Regardless of altering its identify and utilizing decidedly bird-free branding, X is making an attempt to carry on to its authentic Twitter logos, TechCrunch stories. The xAI-owned social media platform has up to date its phrases of service to incorporate references to Twitter after beforehand solely mentioning X, and seemingly tried to counter a startup’s petition to cancel the corporate’s Twitter logos with a petition of its personal.
The startup X seems to be responding to is Operation Bluebird, an organization cofounded by former Twitter basic counsel Stephen Coates that went public final week with plans to seize what stays of Twitter for its personal use. Step one in that course of was submitting a petition with the US Patents and Trademark Workplace to cancel X’s management of Twitter’s logos.
“The TWITTER and TWEET manufacturers have been eradicated from X Corp.’s merchandise, providers and advertising, successfully abandoning the storied model, with no intention to renew use of the mark,” Operation Bluebird defined within the petition. “Petitioner seeks to make use of and register the TWITTER and TWEET manufacturers for brand new services, together with a social media platform that will probably be positioned on the web site twitter.new.”
In equity to Operation Bluebird, Elon Musk was very open about his plan to desert the Twitter identify and chook emblem after he acquired the corporate in 2022. “And shortly we will bid adieu to the twitter model and, step by step, all of the birds,” Musk posted in July 2022, not lengthy earlier than Twitter was rebranded to X. Even after the platform rebranded, although, no less than one remnant of the unique Twitter model has caught round: Twitter.com nonetheless redirects to X.com.
The up to date phrases of service TechCrunch noticed now say that as of January 16, 2025, “nothing within the Phrases provides you a proper to make use of the X identify or Twitter identify or any of the X or Twitter logos, logos, domains, different distinctive model options, and different proprietary rights, and you might not accomplish that with out our categorical written consent.” The corporate’s counterpetition additionally reiterates that the Twitter logos are X’s “unique property.”
In an announcement to Engadget, Coates mentioned that Operation Bluebird’s cancellation petition was “primarily based on well-established trademark regulation” and that he believes the upstart will prevail. “X legally deserted the TWITTER mark, publicly declared the Twitter model ‘lifeless,’ and spent substantial sources establishing a brand new model identification. Our cancellation petition is predicated on well-established trademark regulation and we imagine we will probably be profitable.
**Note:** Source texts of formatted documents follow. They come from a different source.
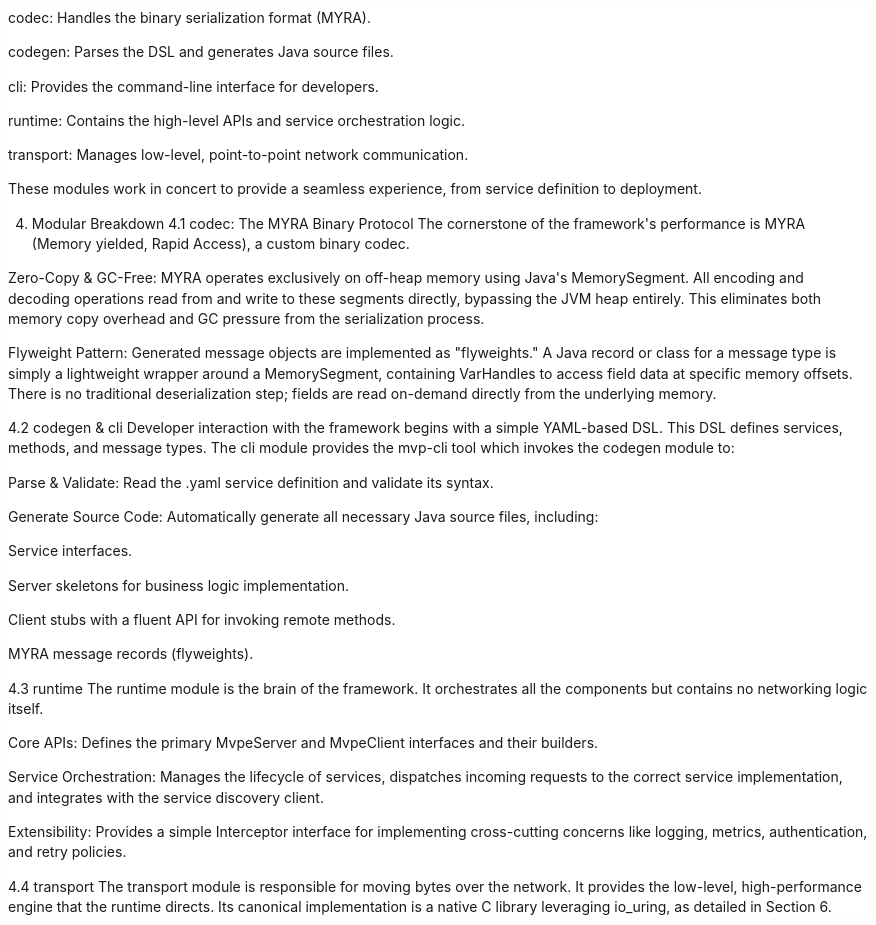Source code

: codec: Handles the binary serialization format (MYRA).

codegen: Parses the DSL and generates Java source files.

cli: Provides the command-line interface for developers.

runtime: Contains the high-level APIs and service orchestration logic.

transport: Manages low-level, point-to-point network communication.

These modules work in concert to provide a seamless experience, from service definition to deployment.

4. Modular Breakdown
4.1 codec: The MYRA Binary Protocol
The cornerstone of the framework's performance is MYRA (Memory yielded, Rapid Access), a custom binary codec.

Zero-Copy & GC-Free: MYRA operates exclusively on off-heap memory using Java's MemorySegment. All encoding and decoding operations read from and write to these segments directly, bypassing the JVM heap entirely. This eliminates both memory copy overhead and GC pressure from the serialization process.

Flyweight Pattern: Generated message objects are implemented as "flyweights." A Java record or class for a message type is simply a lightweight wrapper around a MemorySegment, containing VarHandles to access field data at specific memory offsets. There is no traditional deserialization step; fields are read on-demand directly from the underlying memory.

4.2 codegen & cli
Developer interaction with the framework begins with a simple YAML-based DSL. This DSL defines services, methods, and message types. The cli module provides the mvp-cli tool which invokes the codegen module to:

Parse & Validate: Read the .yaml service definition and validate its syntax.

Generate Source Code: Automatically generate all necessary Java source files, including:

Service interfaces.

Server skeletons for business logic implementation.

Client stubs with a fluent API for invoking remote methods.

MYRA message records (flyweights).

4.3 runtime
The runtime module is the brain of the framework. It orchestrates all the components but contains no networking logic itself.

Core APIs: Defines the primary MvpeServer and MvpeClient interfaces and their builders.

Service Orchestration: Manages the lifecycle of services, dispatches incoming requests to the correct service implementation, and integrates with the service discovery client.

Extensibility: Provides a simple Interceptor interface for implementing cross-cutting concerns like logging, metrics, authentication, and retry policies.

4.4 transport
The transport module is responsible for moving bytes over the network. It provides the low-level, high-performance engine that the runtime directs. Its canonical implementation is a native C library leveraging io_uring, as detailed in Section 6.
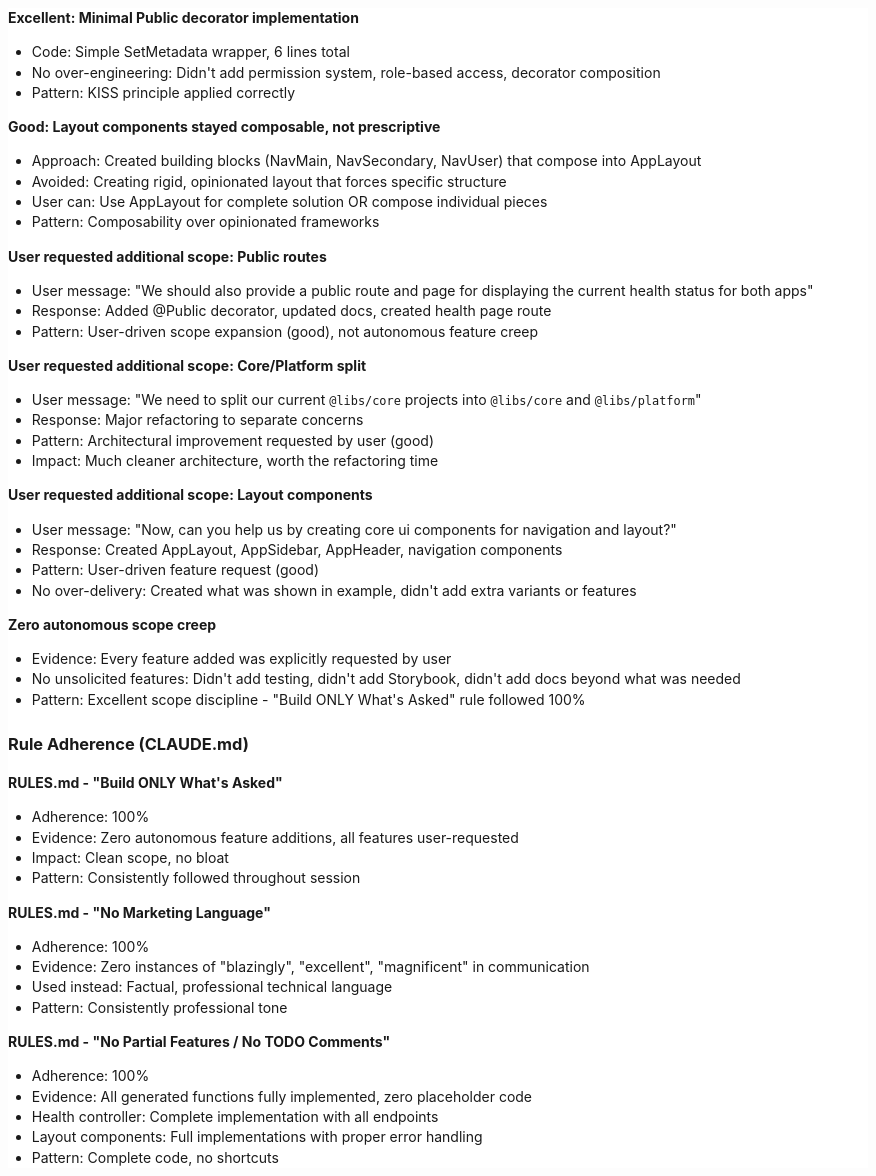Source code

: **Excellent: Minimal Public decorator implementation**
- Code: Simple SetMetadata wrapper, 6 lines total
- No over-engineering: Didn't add permission system, role-based access, decorator composition
- Pattern: KISS principle applied correctly

**Good: Layout components stayed composable, not prescriptive**
- Approach: Created building blocks (NavMain, NavSecondary, NavUser) that compose into AppLayout
- Avoided: Creating rigid, opinionated layout that forces specific structure
- User can: Use AppLayout for complete solution OR compose individual pieces
- Pattern: Composability over opinionated frameworks

**User requested additional scope: Public routes**
- User message: "We should also provide a public route and page for displaying the current health status for both apps"
- Response: Added @Public decorator, updated docs, created health page route
- Pattern: User-driven scope expansion (good), not autonomous feature creep

**User requested additional scope: Core/Platform split**
- User message: "We need to split our current `@libs/core` projects into `@libs/core` and `@libs/platform`"
- Response: Major refactoring to separate concerns
- Pattern: Architectural improvement requested by user (good)
- Impact: Much cleaner architecture, worth the refactoring time

**User requested additional scope: Layout components**
- User message: "Now, can you help us by creating core ui components for navigation and layout?"
- Response: Created AppLayout, AppSidebar, AppHeader, navigation components
- Pattern: User-driven feature request (good)
- No over-delivery: Created what was shown in example, didn't add extra variants or features

**Zero autonomous scope creep**
- Evidence: Every feature added was explicitly requested by user
- No unsolicited features: Didn't add testing, didn't add Storybook, didn't add docs beyond what was needed
- Pattern: Excellent scope discipline - "Build ONLY What's Asked" rule followed 100%


### Rule Adherence (CLAUDE.md)

**RULES.md - "Build ONLY What's Asked"**
- Adherence: 100%
- Evidence: Zero autonomous feature additions, all features user-requested
- Impact: Clean scope, no bloat
- Pattern: Consistently followed throughout session

**RULES.md - "No Marketing Language"**
- Adherence: 100%
- Evidence: Zero instances of "blazingly", "excellent", "magnificent" in communication
- Used instead: Factual, professional technical language
- Pattern: Consistently professional tone

**RULES.md - "No Partial Features / No TODO Comments"**
- Adherence: 100%
- Evidence: All generated functions fully implemented, zero placeholder code
- Health controller: Complete implementation with all endpoints
- Layout components: Full implementations with proper error handling
- Pattern: Complete code, no shortcuts
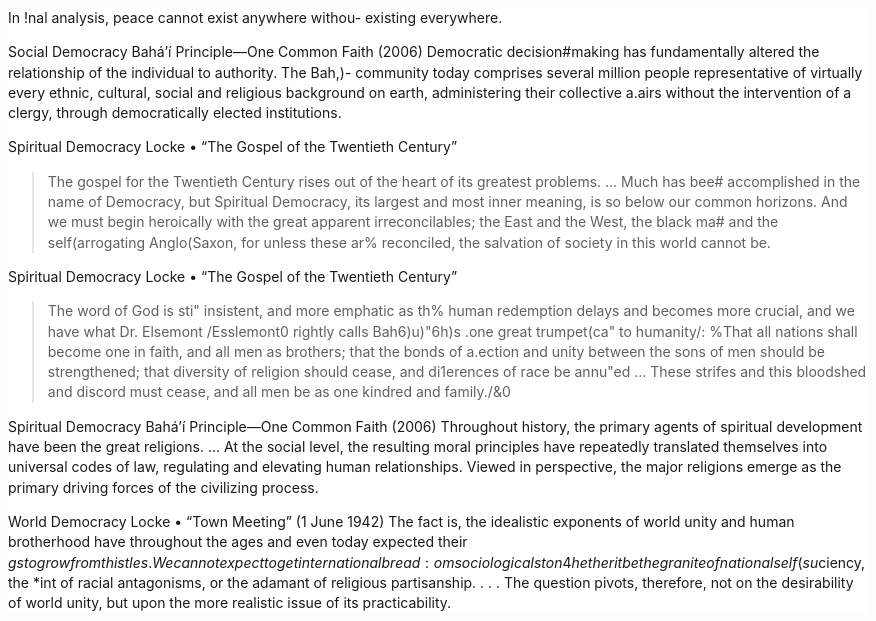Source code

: In !nal analysis, peace cannot exist anywhere withou-
existing everywhere.

Social Democracy
Bahá’í Principle—One Common Faith (2006)
Democratic decision#making has fundamentally
altered the relationship of the individual to
authority.
The Bah,)- community today comprises several
million people representative of virtually every
ethnic, cultural, social and religious background on
earth, administering their collective a.airs without
the intervention of a clergy, through democratically
elected institutions.

Spiritual Democracy
Locke • “The Gospel of the Twentieth Century”

> The gospel for the Twentieth Century rises out of the
> heart of its greatest problems. … Much has bee#
> accomplished in the name of Democracy, but Spiritual
> Democracy, its largest and most inner meaning, is so below
> our common horizons.
> And we must begin heroically with the great apparent
> irreconcilables; the East and the West, the black ma#
> and the self(arrogating Anglo(Saxon, for unless these ar%
> reconciled, the salvation of society in this world cannot be.

Spiritual Democracy
Locke • “The Gospel of the Twentieth Century”

> The word of God is sti" insistent, and more emphatic as th%
> human redemption delays and becomes more crucial, and we
> have what Dr. Elsemont /Esslemont0 rightly calls
> Bah6)u)"6h)s .one great trumpet(ca" to humanity/:
> %That all nations shall become one in faith, and all men as
> brothers; that the bonds of a.ection and unity between
> the sons of men should be strengthened; that diversity of
> religion should cease, and di1erences of race be annu"ed …
> These strifes and this bloodshed and discord must cease,
> and all men be as one kindred and family./&0

Spiritual Democracy
Bahá’í Principle—One Common Faith (2006)
Throughout history, the primary agents of spiritual
development have been the great religions. …
At the social level, the resulting moral principles
have repeatedly translated themselves into universal
codes of law, regulating and elevating human
relationships.
Viewed in perspective, the major religions emerge as
the primary driving forces of the civilizing process.

World Democracy
Locke • “Town Meeting” (1 June 1942)
The fact is, the idealistic exponents of world unity and
human brotherhood have throughout the ages and even
today expected their $gs to grow from thistles.
We cannot expect to get international bread :om sociological ston%
4hether it be the granite of national self(su$ciency, the *int of
racial antagonisms, or the adamant of religious partisanship. . . .
The question pivots, therefore, not on the desirability of
world unity, but upon the more realistic issue of its
practicability.
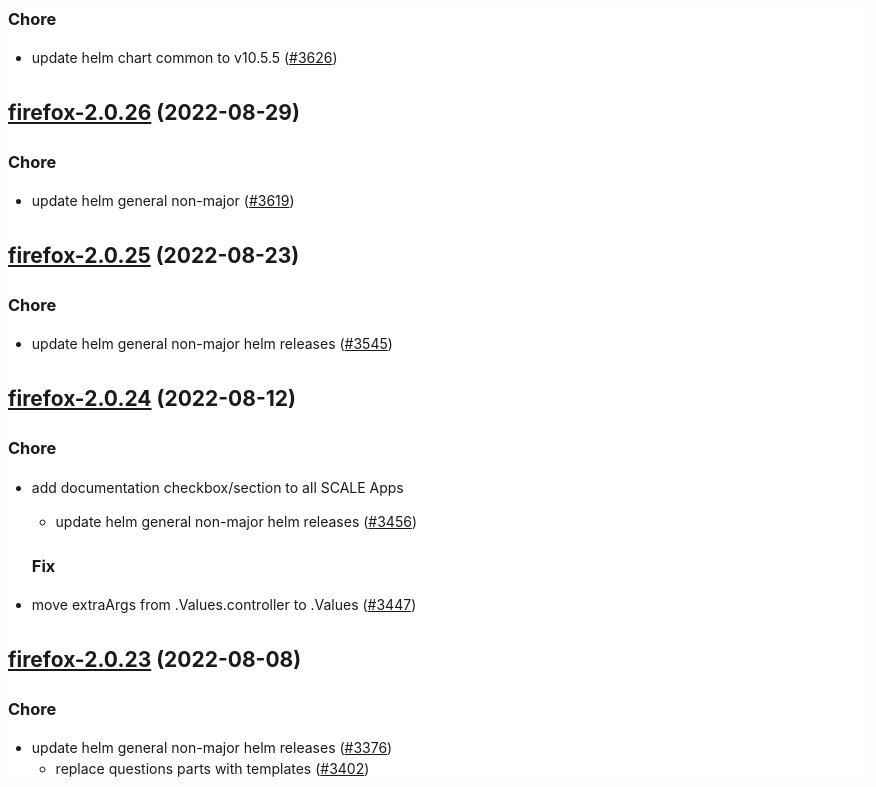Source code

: ### Chore

- update helm chart common to v10.5.5 ([#3626](https://github.com/truecharts/charts/issues/3626))




## [firefox-2.0.26](https://github.com/truecharts/charts/compare/firefox-desktop-g3-0.0.21...firefox-2.0.26) (2022-08-29)

### Chore

- update helm general non-major ([#3619](https://github.com/truecharts/charts/issues/3619))




## [firefox-2.0.25](https://github.com/truecharts/charts/compare/firefox-syncserver-9.0.29...firefox-2.0.25) (2022-08-23)

### Chore

- update helm general non-major helm releases ([#3545](https://github.com/truecharts/charts/issues/3545))




## [firefox-2.0.24](https://github.com/truecharts/charts/compare/firefox-syncserver-9.0.27...firefox-2.0.24) (2022-08-12)

### Chore

- add documentation checkbox/section to all SCALE Apps
  - update helm general non-major helm releases ([#3456](https://github.com/truecharts/charts/issues/3456))

  ### Fix

- move extraArgs from .Values.controller to .Values ([#3447](https://github.com/truecharts/charts/issues/3447))




## [firefox-2.0.23](https://github.com/truecharts/charts/compare/firefox-desktop-g3-0.0.15...firefox-2.0.23) (2022-08-08)

### Chore

- update helm general non-major helm releases ([#3376](https://github.com/truecharts/charts/issues/3376))
  - replace questions parts with templates ([#3402](https://github.com/truecharts/charts/issues/3402))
They mentioned goodbye. We are saying hi there.”
On the time of writing, Operation Bluebird has satisfied over 145,200 folks to say a deal with on the corporate’s new social platform. Perhaps X sees that early curiosity as a menace, nevertheless it’s simply as doable Operation Bluebird’s public feedback had been sufficient to tip the corporate off so it may attempt to maintain on to logos it clearly believes nonetheless maintain some worth.
Replace, December 16, 2025, 4:13PM PT: This story was up to date so as to add an announcement from Stephen Coates.